-- EXTRACTED DATA follows --
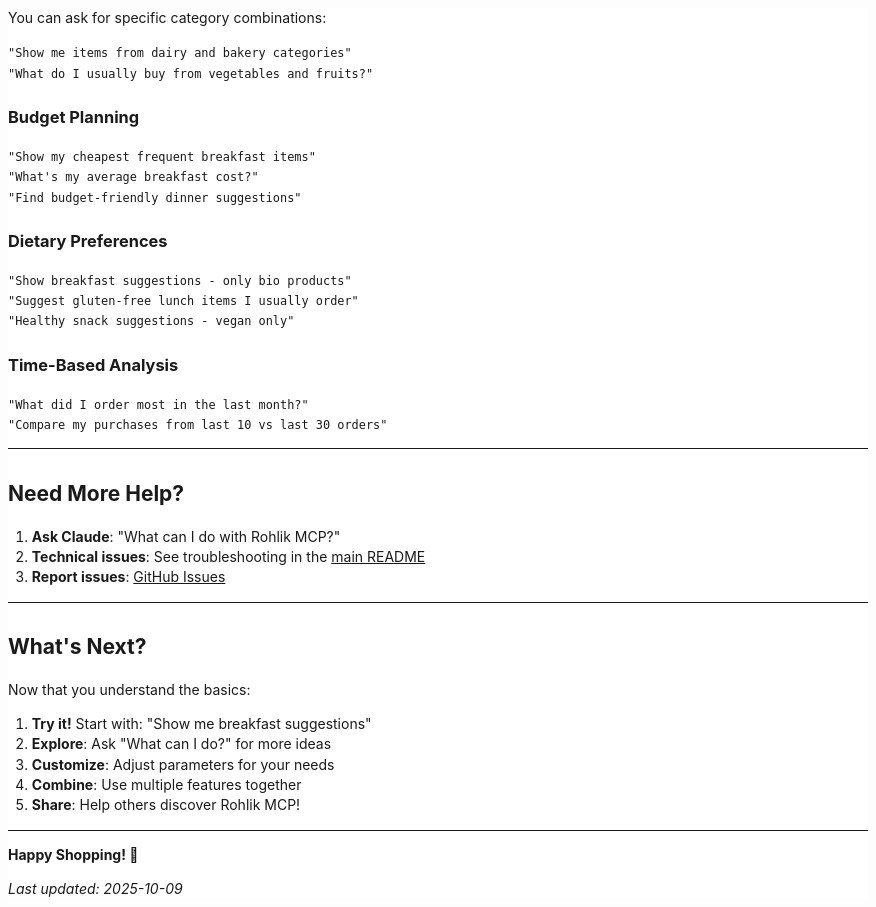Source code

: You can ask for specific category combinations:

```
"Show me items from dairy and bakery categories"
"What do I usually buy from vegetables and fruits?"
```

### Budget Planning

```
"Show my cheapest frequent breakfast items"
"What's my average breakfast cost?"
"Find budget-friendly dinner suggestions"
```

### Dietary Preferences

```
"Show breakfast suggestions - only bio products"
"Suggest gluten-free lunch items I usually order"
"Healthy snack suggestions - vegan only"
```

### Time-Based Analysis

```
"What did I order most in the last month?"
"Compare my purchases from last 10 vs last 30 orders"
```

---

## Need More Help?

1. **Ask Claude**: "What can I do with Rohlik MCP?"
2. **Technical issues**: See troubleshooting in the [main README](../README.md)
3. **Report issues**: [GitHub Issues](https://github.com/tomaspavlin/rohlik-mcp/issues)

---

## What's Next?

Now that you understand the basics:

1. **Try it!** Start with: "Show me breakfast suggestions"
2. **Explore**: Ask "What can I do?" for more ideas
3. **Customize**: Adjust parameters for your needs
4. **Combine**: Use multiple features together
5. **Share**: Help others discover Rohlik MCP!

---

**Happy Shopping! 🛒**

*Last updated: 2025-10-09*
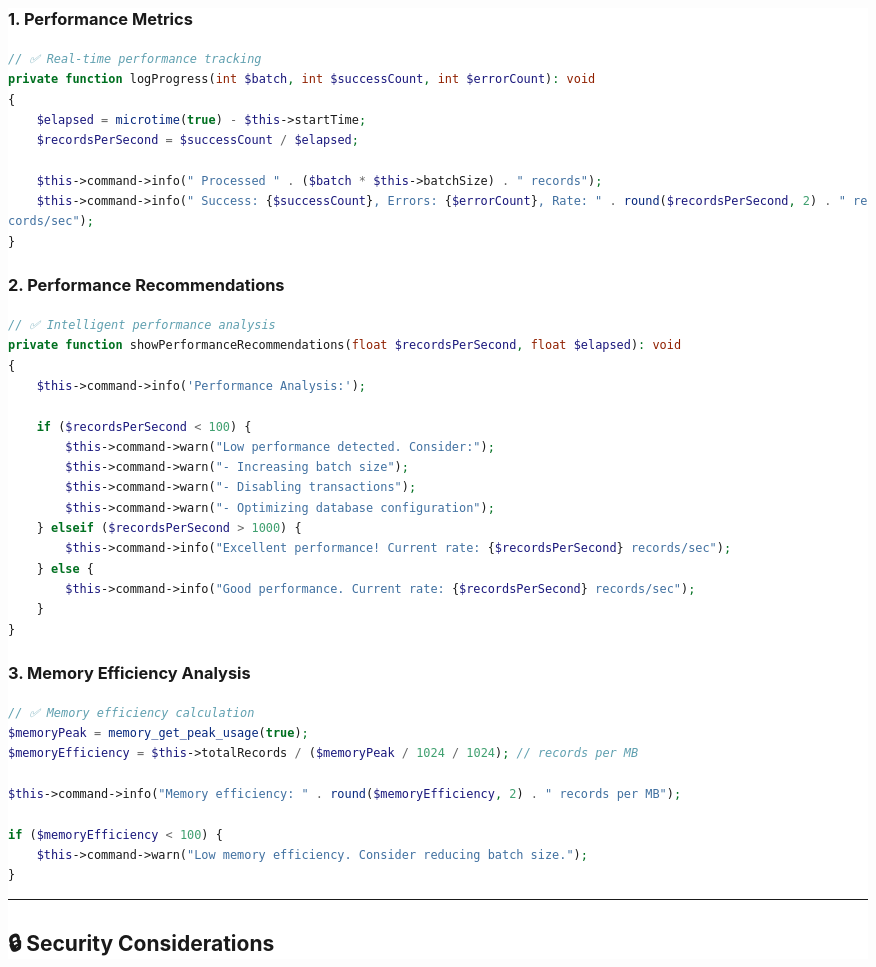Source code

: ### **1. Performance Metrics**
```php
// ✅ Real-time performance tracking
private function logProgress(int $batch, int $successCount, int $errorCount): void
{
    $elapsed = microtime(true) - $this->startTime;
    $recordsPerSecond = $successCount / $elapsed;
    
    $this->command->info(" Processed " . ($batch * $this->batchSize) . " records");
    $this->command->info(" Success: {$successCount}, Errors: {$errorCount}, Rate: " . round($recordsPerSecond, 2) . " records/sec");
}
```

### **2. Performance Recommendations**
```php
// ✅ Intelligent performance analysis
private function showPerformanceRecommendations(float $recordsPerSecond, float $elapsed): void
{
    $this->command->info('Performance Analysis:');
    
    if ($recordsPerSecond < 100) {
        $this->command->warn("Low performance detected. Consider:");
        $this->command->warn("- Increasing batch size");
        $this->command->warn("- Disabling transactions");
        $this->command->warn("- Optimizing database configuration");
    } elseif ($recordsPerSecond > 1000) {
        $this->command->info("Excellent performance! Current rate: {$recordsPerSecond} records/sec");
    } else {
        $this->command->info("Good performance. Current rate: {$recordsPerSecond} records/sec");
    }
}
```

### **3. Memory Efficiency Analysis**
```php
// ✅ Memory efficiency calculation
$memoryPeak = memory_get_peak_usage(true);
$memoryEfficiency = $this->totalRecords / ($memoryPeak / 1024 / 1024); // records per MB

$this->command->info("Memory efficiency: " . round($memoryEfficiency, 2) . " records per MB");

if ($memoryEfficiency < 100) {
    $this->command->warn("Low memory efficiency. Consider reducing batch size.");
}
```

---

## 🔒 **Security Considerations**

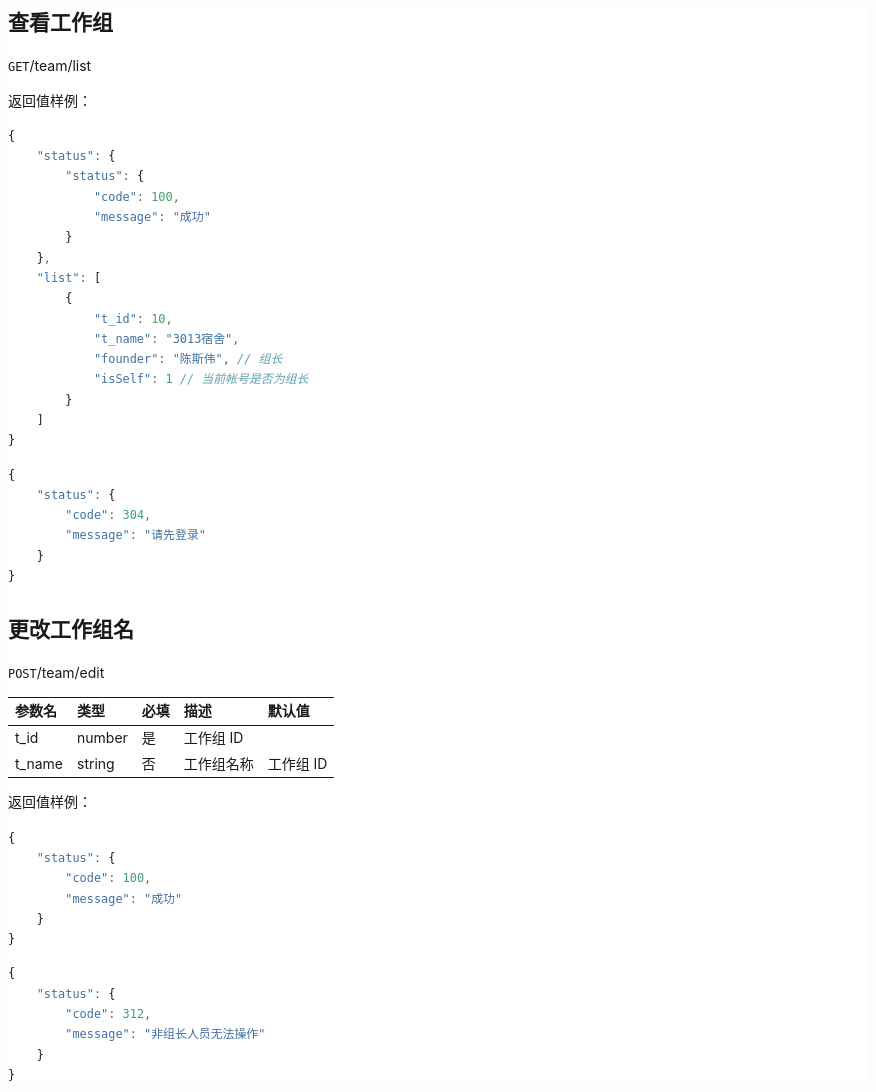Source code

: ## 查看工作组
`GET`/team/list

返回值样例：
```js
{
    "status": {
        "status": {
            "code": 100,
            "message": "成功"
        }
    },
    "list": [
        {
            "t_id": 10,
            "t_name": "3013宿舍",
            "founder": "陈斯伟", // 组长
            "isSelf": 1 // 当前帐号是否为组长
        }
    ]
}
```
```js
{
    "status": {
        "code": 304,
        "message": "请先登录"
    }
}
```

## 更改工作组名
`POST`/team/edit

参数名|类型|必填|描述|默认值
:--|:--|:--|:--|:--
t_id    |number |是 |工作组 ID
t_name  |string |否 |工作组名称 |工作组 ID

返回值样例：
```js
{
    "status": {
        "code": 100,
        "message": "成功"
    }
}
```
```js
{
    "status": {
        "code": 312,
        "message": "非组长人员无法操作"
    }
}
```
-- EXTRACTED DATA concluded --
-- EXTRACTED DATA follows --
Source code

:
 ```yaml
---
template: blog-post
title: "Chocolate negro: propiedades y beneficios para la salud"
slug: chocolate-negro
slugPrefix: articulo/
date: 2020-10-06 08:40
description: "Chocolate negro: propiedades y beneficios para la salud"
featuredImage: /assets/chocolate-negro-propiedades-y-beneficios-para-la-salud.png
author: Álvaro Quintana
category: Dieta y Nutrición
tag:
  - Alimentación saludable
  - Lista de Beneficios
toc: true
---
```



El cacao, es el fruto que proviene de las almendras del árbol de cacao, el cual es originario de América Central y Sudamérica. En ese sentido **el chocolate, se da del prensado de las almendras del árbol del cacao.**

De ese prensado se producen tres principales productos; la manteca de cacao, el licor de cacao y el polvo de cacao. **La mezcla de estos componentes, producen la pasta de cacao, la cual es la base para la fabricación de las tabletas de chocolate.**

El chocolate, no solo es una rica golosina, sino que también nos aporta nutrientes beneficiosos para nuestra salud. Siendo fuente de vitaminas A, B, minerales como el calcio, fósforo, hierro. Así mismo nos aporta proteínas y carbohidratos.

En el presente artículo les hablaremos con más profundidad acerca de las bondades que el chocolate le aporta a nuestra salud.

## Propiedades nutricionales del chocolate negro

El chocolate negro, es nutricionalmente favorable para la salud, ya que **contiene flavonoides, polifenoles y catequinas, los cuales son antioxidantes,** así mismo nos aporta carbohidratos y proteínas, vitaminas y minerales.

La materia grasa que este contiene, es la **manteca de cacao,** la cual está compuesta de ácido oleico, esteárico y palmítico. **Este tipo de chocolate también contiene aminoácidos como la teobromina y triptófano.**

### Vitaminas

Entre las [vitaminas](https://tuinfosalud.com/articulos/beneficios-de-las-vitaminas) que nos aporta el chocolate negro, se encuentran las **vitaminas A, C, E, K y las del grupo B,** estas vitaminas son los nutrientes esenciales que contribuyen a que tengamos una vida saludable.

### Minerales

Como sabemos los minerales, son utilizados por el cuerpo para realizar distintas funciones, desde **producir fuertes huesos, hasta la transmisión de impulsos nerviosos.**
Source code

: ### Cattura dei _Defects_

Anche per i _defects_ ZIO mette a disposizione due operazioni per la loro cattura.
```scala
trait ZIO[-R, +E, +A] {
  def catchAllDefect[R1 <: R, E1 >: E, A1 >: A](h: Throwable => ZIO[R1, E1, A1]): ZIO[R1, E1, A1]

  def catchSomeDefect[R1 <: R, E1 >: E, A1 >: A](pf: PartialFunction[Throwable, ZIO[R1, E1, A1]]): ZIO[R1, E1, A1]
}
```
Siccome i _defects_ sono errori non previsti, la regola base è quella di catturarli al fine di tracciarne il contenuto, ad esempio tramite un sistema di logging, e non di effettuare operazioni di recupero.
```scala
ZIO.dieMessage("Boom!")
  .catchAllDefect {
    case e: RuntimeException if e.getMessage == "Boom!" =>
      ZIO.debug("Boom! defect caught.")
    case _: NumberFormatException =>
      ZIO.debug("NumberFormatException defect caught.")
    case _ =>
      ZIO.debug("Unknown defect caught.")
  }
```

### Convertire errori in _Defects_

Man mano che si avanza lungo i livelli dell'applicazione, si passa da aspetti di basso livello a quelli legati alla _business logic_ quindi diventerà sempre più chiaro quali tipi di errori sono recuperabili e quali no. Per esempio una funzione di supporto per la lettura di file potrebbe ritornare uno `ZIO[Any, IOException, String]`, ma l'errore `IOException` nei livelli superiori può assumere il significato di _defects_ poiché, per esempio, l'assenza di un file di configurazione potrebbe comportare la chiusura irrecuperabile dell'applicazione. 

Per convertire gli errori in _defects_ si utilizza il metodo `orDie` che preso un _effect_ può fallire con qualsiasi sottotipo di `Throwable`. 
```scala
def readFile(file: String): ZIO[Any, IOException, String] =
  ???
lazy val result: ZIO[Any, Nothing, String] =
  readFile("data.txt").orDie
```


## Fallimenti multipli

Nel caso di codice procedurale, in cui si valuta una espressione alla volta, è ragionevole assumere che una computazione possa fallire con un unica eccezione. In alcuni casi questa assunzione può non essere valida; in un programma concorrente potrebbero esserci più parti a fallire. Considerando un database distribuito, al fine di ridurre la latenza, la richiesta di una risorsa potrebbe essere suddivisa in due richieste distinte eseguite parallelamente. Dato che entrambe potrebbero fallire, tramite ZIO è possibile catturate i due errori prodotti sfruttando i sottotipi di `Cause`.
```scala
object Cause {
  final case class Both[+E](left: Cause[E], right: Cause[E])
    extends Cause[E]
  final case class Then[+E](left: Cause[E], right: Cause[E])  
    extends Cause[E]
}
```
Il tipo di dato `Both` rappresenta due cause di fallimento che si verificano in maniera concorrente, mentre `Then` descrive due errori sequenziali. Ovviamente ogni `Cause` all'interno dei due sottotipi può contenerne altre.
-- EXTRACTED DATA concluded --
-- EXTRACTED DATA follows --
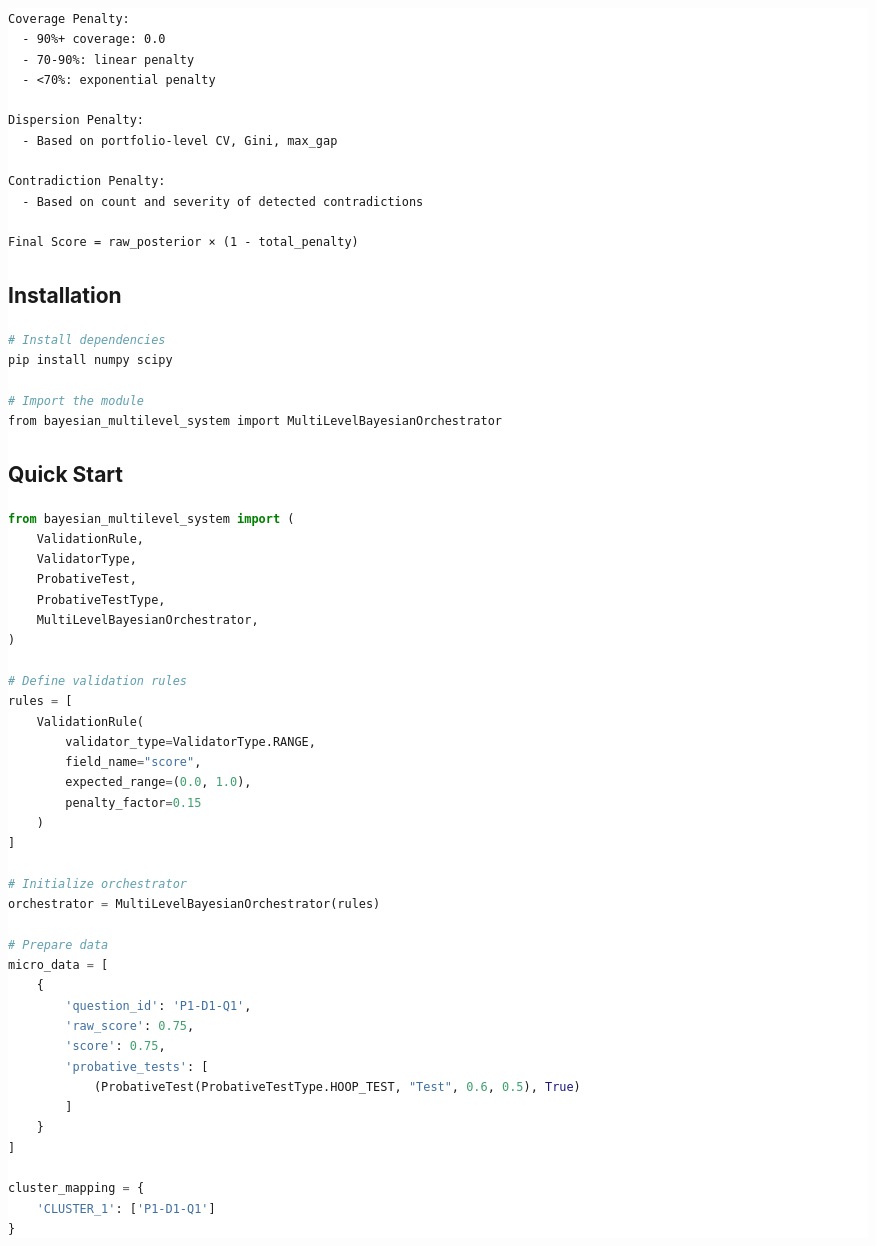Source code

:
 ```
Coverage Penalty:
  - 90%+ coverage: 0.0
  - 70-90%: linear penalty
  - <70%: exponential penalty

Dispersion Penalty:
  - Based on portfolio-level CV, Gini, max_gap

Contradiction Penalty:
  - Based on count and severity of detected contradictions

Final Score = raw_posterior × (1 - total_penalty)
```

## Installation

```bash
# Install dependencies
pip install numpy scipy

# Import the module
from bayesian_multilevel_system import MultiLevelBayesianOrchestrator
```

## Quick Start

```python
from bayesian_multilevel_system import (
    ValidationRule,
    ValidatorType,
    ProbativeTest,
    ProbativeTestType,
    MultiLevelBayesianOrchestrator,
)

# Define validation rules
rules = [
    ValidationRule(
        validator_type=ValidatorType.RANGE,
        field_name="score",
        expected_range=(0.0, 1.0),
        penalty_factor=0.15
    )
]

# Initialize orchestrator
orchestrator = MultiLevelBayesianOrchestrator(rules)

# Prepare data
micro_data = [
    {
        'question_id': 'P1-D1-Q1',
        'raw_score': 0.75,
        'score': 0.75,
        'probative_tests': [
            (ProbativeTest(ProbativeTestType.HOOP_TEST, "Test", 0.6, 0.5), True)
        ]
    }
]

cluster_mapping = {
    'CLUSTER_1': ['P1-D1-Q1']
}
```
-- EXTRACTED DATA concluded --
WHAT TO DO: Report each line above that includes the string "sottotipi".

RESPONSE:
Nel caso di codice procedurale, in cui si valuta una espressione alla volta, è ragionevole assumere che una computazione possa fallire con un unica eccezione. In alcuni casi questa assunzione può non essere valida; in un programma concorrente potrebbero esserci più parti a fallire. Considerando un database distribuito, al fine di ridurre la latenza, la richiesta di una risorsa potrebbe essere suddivisa in due richieste distinte eseguite parallelamente. Dato che entrambe potrebbero fallire, tramite ZIO è possibile catturate i due errori prodotti sfruttando i sottotipi di `Cause`.
Il tipo di dato `Both` rappresenta due cause di fallimento che si verificano in maniera concorrente, mentre `Then` descrive due errori sequenziali. Ovviamente ogni `Cause` all'interno dei due sottotipi può contenerne altre.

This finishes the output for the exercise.